Cela signifie tout simplement qu’un avocat peut dépendre totalement des détenteurs non avocats de la majorité du capital de la société d’exercice.

Or, l’avocat associé libéral, associé minoritaire ou salarié d’une structure d’exercice dont les professionnels du chiffre seraient propriétaires voit son indépendance tout aussi compromise que celle de l’avocat salarié d’une entreprise.

J’avais proposé, dans le cadre d’une éventuelle interprofessionnalité fonctionnelle entre experts-comptables et avocats, que, dans la structure commune (plus proche d’un GIE que d’une société à forme commerciale), quelle que soit la disparité économique entre les hommes du chiffre et les hommes du droit, les décisions soient prises à égalité de suffrage et les éventuels litiges soumis à une commission composée de membres de l’Ordre national des experts-comptables et du Conseil national des barreaux ou de représentants locaux de ces institutions régulatrices.

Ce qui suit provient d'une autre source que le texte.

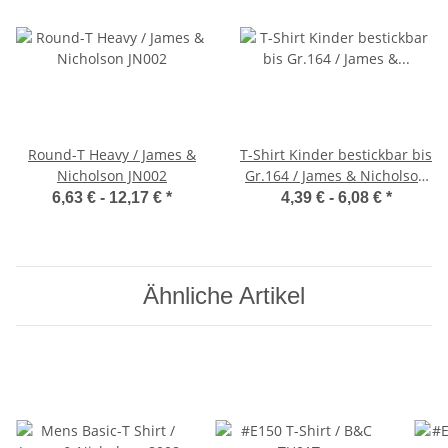
Round-T Heavy / James &
T-Shirt Kinder bestickbar bis
Nicholson JN002
Gr.164 / James & Nicholson
JN019
6,63 € -
12,17 €
*
4,39 € -
6,08 €
*
Ähnliche Artikel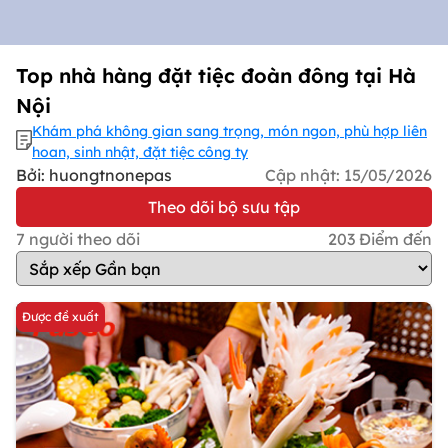
Top nhà hàng đặt tiệc đoàn đông tại Hà
Nội
Khám phá không gian sang trọng, món ngon, phù hợp liên
hoan, sinh nhật, đặt tiệc công ty
Bởi: huongtnonepas
Cập nhật:
15/05/2026
Theo dõi bộ sưu tập
7
người theo dõi
203
Điểm đến
Được đề xuất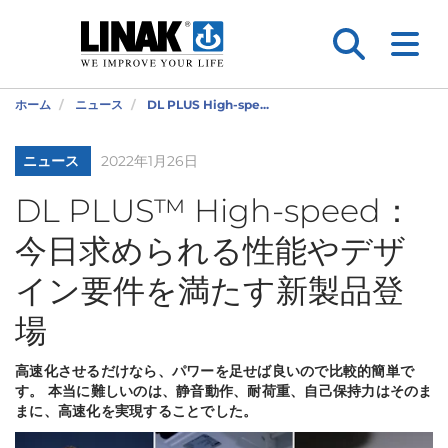
ホーム
ニュース
DL PLUS High-spe...
ニュース
2022年1月26日
DL PLUS™ High-speed：
今日求められる性能やデザ
イン要件を満たす新製品登
場
高速化させるだけなら、パワーを足せば良いので比較的簡単で
す。 本当に難しいのは、静音動作、耐荷重、自己保持力はそのま
まに、高速化を実現することでした。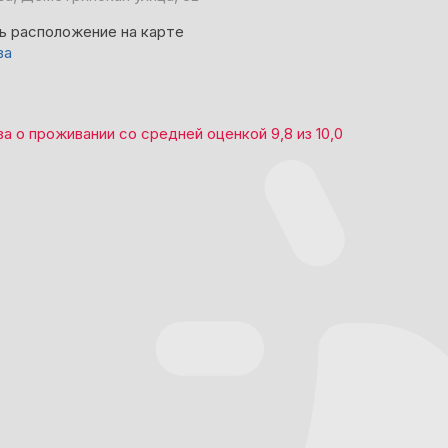
ь расположение на карте
ва
ва
о проживании со средней оценкой
9,8
из
10,0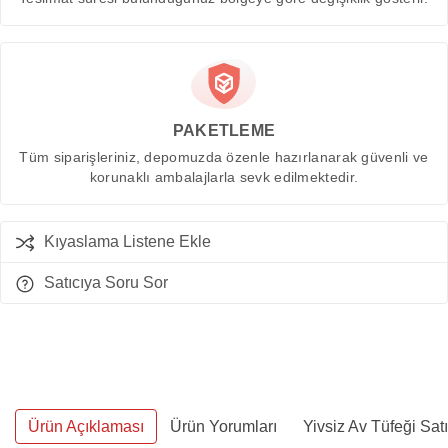
PAKETLEME
Tüm siparişleriniz, depomuzda özenle hazırlanarak güvenli ve
korunaklı ambalajlarla sevk edilmektedir.
Kıyaslama Listene Ekle
Satıcıya Soru Sor
Ürün Açıklaması
Ürün Yorumları
Yivsiz Av Tüfeği Sat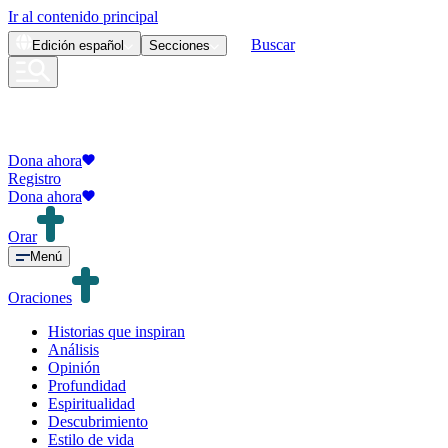
Ir al contenido principal
Buscar
Edición
español
Secciones
Dona ahora
Registro
Dona ahora
Orar
Menú
Oraciones
Historias que inspiran
Análisis
Opinión
Profundidad
Espiritualidad
Descubrimiento
Estilo de vida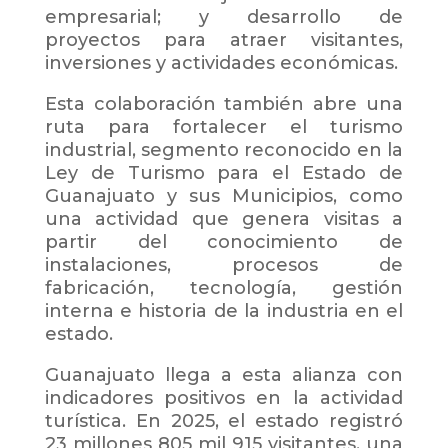
empresarial; y desarrollo de
proyectos para atraer visitantes,
inversiones y actividades económicas.
Esta colaboración también abre una
ruta para fortalecer el turismo
industrial, segmento reconocido en la
Ley de Turismo para el Estado de
Guanajuato y sus Municipios, como
una actividad que genera visitas a
partir del conocimiento de
instalaciones, procesos de
fabricación, tecnología, gestión
interna e historia de la industria en el
estado.
Guanajuato llega a esta alianza con
indicadores positivos en la actividad
turística. En 2025, el estado registró
23 millones 805 mil 915 visitantes, una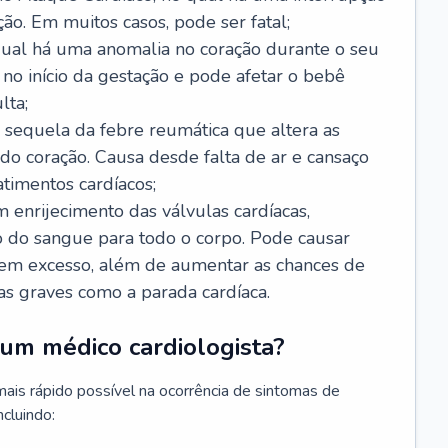
ão. Em muitos casos, pode ser fatal;
 qual há uma anomalia no coração durante o seu
no início da gestação e pode afetar o bebê
lta;
 sequela da febre reumática que altera as
o coração. Causa desde falta de ar e cansaço
timentos cardíacos;
m enrijecimento das válvulas cardíacas,
do sangue para todo o corpo. Pode causar
o em excesso, além de aumentar as chances de
as graves como a parada cardíaca.
um médico cardiologista?
 mais rápido possível na ocorrência de sintomas de
ncluindo: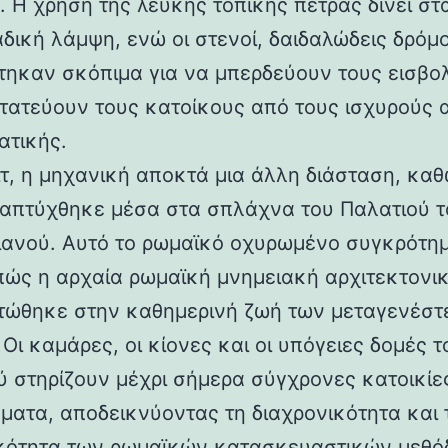
 Η χρήση της λευκής τοπικής πέτρας δίνει στα
αδική λάμψη, ενώ οι στενοί, δαιδαλώδεις δρόμο
τηκαν σκόπιμα για να μπερδεύουν τους εισβολ
τατεύουν τους κατοίκους από τους ισχυρούς 
ατικής.
ιτ, η μηχανική αποκτά μια άλλη διάσταση, καθ
απτύχθηκε μέσα στα σπλάχνα του Παλατιού τ
ιανού. Αυτό το ρωμαϊκό οχυρωμένο συγκρότη
 πώς η αρχαία ρωμαϊκή μνημειακή αρχιτεκτονι
ώθηκε στην καθημερινή ζωή των μεταγενέστ
Οι καμάρες, οι κίονες και οι υπόγειες δομές τ
ύ στηρίζουν μέχρι σήμερα σύγχρονες κατοικίε
ματα, αποδεικνύοντας τη διαχρονικότητα και 
κότητα των ρωμαϊκών κατασκευαστικών μεθόδ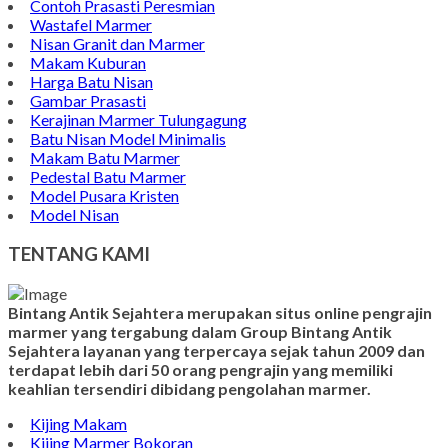
Batu Nisan Marmer
Contoh Bongpay Kristen
Contoh Vandel Marmer
Makam Marmer Islam
Prasasti Marmer Jumbo
Contoh Nisan Model Muslim
Batu Nisan Minimalis
Kijing Makam Marmer
Contoh Makam Granit
Kijing Islam Marmer
Prasasti Nisan
Makam Marmer
Contoh Prasasti Peresmian
Wastafel Marmer
Nisan Granit dan Marmer
Makam Kuburan
Harga Batu Nisan
Gambar Prasasti
Kerajinan Marmer Tulungagung
Batu Nisan Model Minimalis
Makam Batu Marmer
Pedestal Batu Marmer
Model Pusara Kristen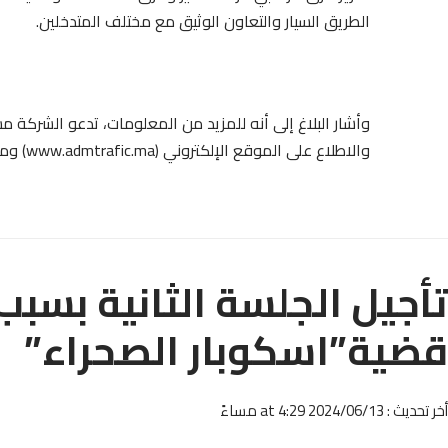
الطريق السيار والتعاون الوثيق مع مختلف المتدخلين.
والاطلاع على الموقع الإلكتروني (www.admtrafic.ma) وموقع حركة السير (www.admtrafic.ma).
تأجيل الجلسة الثانية بسبب
قضية”اسكوبار الصحراء”
أخر تحديث : 2024/06/13 at 4:29 مساءً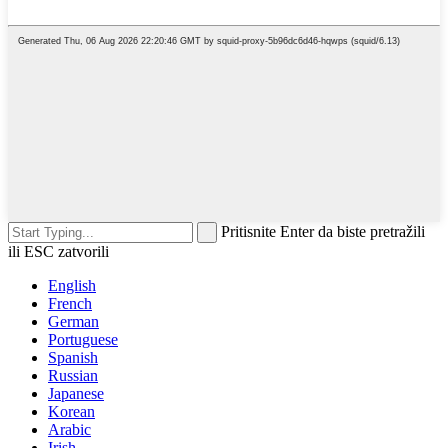
Pritisnite Enter da biste pretražili
ili ESC zatvorili
English
French
German
Portuguese
Spanish
Russian
Japanese
Korean
Arabic
Irish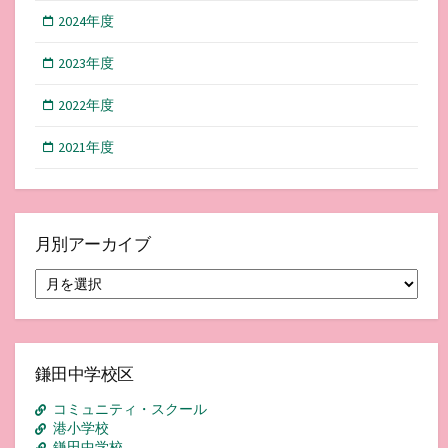
2024年度
2023年度
2022年度
2021年度
月別アーカイブ
月
別
ア
ー
カ
イ
鎌田中学校区
ブ
コミュニティ・スクール
港小学校
鎌田中学校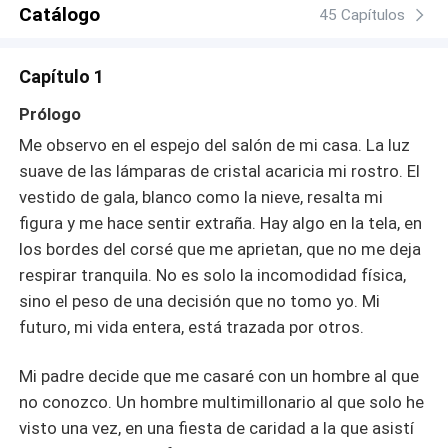
fines. Sin embargo, con el paso del tiempo, Valeria
Catálogo
45 Capítulos
demuestra ser una mujer muy diferente a lo que Pietro
había imaginado. A pesar de sus diferencias, empieza a
Capítulo 1
notar que ella no es la "aprovechada" que él pensaba.
Valeria es fuerte, inteligente y capaz, y se preocupa
Prólogo
profundamente por las personas que ama, incluida su
Me observo en el espejo del salón de mi casa. La luz
familia y, de manera inesperada, por él. Poco a poco,
suave de las lámparas de cristal acaricia mi rostro. El
Pietro comienza a descubrir que Valeria no solo es
vestido de gala, blanco como la nieve, resalta mi
diferente a su exesposa, sino que tiene cualidades que él
había olvidado valorar: lealtad, honestidad y una
figura y me hace sentir extraña. Hay algo en la tela, en
capacidad de sacrificio que nunca antes había
los bordes del corsé que me aprietan, que no me deja
experimentado. ¿Podrá Pietro superar su odio y
respirar tranquila. No es solo la incomodidad física,
desconfianza para reconocer en Valeria no solo una
sino el peso de una decisión que no tomo yo. Mi
esposa, sino una mujer capaz de cambiar su vida y su
futuro, mi vida entera, está trazada por otros.
visión del amor? ¿Y será Valeria capaz de encontrar algo
más que un matrimonio de conveniencia en este hombre
Mi padre decide que me casaré con un hombre al que
que al principio la despreciaba?
no conozco. Un hombre multimillonario al que solo he
visto una vez, en una fiesta de caridad a la que asistí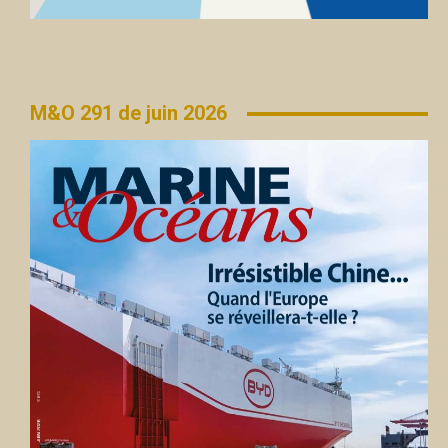
M&O 291 de juin 2026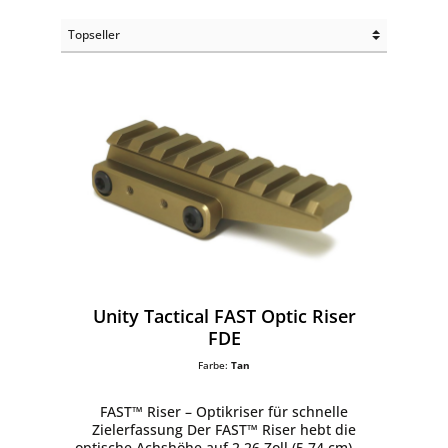
Unity Tactical FAST Optic Riser
FDE
Farbe:
Tan
FAST™ Riser – Optikriser für schnelle
Zielerfassung Der FAST™ Riser hebt die
optische Achshöhe auf 2,26 Zoll (5,74 cm) an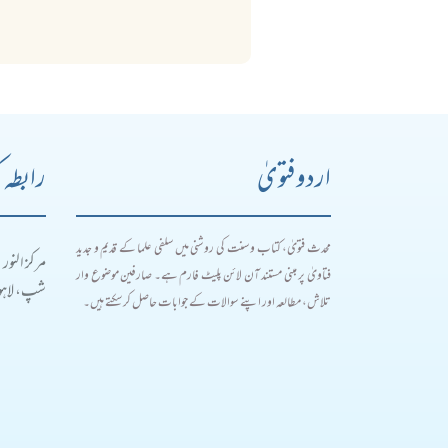
اردو فتویٰ
رابطہ 
محدث فتویٰ، کتاب و سنت کی روشنی میں سلفی علما کے قدیم و جدید
مرکز النور
فتاویٰ پر مبنی مستند آن لائن پلیٹ فارم ہے۔ صارفین موضوع وار
شپ، لاہور
تلاش، مطالعہ اور اپنے سوالات کے جوابات حاصل کر سکتے ہیں۔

On peut déplorer que la profession d’avocat se soit montrée incapable d’unité et divisée sur tous les sujets importants. Qu’il faille, à un moment, l’autorité de l’État pour promouvoir des réformes utiles, nul ne le contestera. Mais le barreau ne consentira jamais à voir aliénée si peu que ce soit son indépendance ou que l’on porte atteinte au secret professionnel, corolaire du droit de toute personne en démocratie de se confier à un confident nécessaire qui ne la trahira pas.

Monsieur le Ministre, il est urgent que vous revoyiez votre copie.